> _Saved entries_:
=-=-=

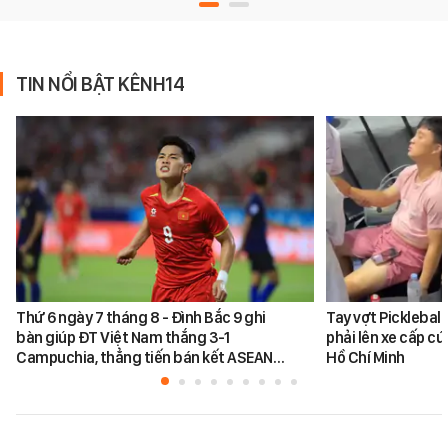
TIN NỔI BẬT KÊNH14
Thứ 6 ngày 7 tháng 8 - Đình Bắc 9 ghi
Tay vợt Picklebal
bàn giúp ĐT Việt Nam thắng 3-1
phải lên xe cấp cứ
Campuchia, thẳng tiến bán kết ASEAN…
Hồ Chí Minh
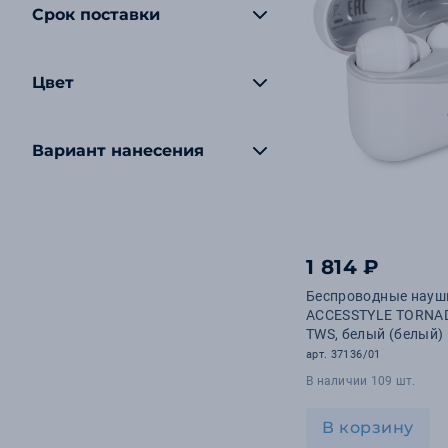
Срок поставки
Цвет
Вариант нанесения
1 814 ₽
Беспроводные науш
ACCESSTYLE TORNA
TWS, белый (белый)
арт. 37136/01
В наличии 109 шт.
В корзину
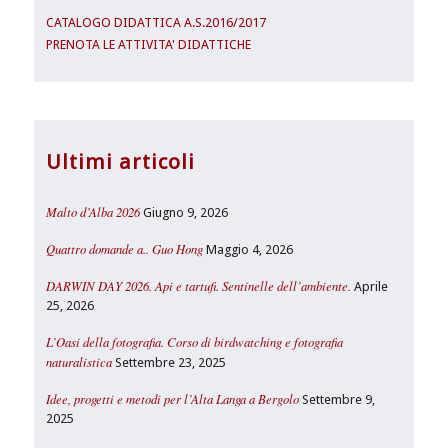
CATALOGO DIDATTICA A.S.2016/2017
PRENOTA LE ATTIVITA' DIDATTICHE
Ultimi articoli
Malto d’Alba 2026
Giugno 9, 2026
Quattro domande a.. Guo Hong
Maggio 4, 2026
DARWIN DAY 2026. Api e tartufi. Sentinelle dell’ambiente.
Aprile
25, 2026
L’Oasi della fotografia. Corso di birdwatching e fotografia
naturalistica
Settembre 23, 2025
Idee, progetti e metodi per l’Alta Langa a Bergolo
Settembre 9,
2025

=-=-=

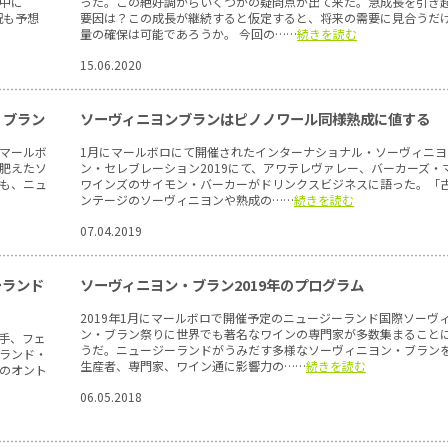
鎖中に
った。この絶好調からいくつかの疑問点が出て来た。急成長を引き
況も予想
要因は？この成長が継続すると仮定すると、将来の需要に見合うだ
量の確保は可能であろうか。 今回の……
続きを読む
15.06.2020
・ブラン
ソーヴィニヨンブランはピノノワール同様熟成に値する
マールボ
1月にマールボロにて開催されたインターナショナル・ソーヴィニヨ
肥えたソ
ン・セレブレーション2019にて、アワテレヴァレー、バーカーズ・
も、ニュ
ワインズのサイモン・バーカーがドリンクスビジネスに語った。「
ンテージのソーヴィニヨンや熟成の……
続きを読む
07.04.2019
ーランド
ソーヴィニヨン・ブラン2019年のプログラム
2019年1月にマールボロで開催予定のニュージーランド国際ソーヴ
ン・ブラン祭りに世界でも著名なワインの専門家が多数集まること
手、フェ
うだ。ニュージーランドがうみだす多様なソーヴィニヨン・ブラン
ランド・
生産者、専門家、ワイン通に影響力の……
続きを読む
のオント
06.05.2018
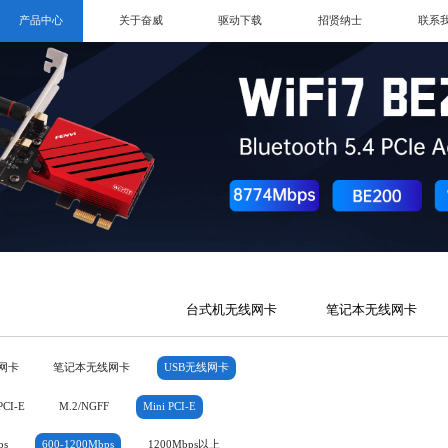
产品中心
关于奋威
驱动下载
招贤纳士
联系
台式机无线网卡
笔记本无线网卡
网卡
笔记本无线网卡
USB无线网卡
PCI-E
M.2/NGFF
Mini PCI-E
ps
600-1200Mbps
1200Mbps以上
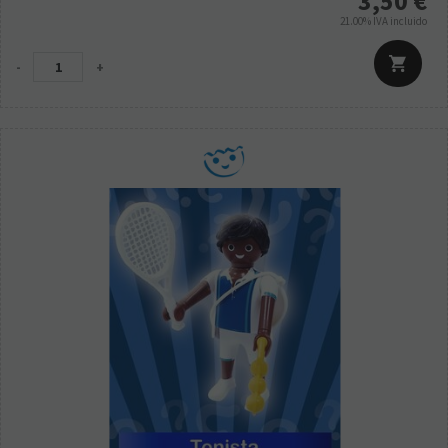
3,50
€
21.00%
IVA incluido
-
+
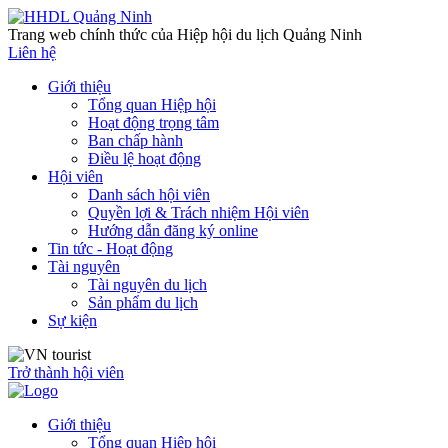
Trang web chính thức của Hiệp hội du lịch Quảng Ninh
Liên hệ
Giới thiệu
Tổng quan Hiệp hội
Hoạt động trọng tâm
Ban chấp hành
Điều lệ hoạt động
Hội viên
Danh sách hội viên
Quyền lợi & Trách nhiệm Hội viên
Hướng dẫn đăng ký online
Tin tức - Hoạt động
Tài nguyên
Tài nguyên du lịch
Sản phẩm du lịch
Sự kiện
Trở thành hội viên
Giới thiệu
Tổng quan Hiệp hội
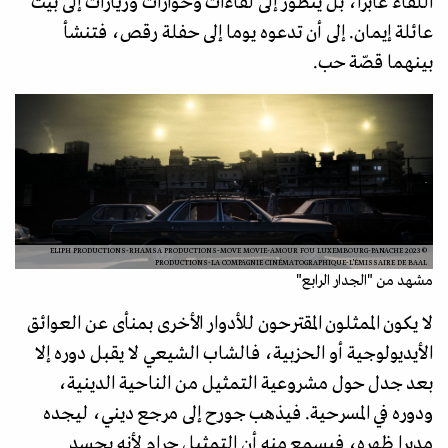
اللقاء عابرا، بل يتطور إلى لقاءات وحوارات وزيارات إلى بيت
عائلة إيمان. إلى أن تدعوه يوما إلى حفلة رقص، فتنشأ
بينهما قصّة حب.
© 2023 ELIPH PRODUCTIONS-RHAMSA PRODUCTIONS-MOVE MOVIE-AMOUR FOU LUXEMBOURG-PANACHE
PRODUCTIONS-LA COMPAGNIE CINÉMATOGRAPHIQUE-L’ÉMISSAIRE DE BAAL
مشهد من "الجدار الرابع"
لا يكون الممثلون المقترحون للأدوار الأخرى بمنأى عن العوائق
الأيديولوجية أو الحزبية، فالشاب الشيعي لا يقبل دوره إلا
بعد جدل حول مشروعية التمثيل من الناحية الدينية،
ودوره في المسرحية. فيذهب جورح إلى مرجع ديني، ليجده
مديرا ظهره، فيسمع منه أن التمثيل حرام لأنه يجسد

=-=-=

> _WHAT THE TASK REQUIRES_: How many lines in the items contain the string "động"? Reply with the number only.

> _FINAL ANSWER_: 3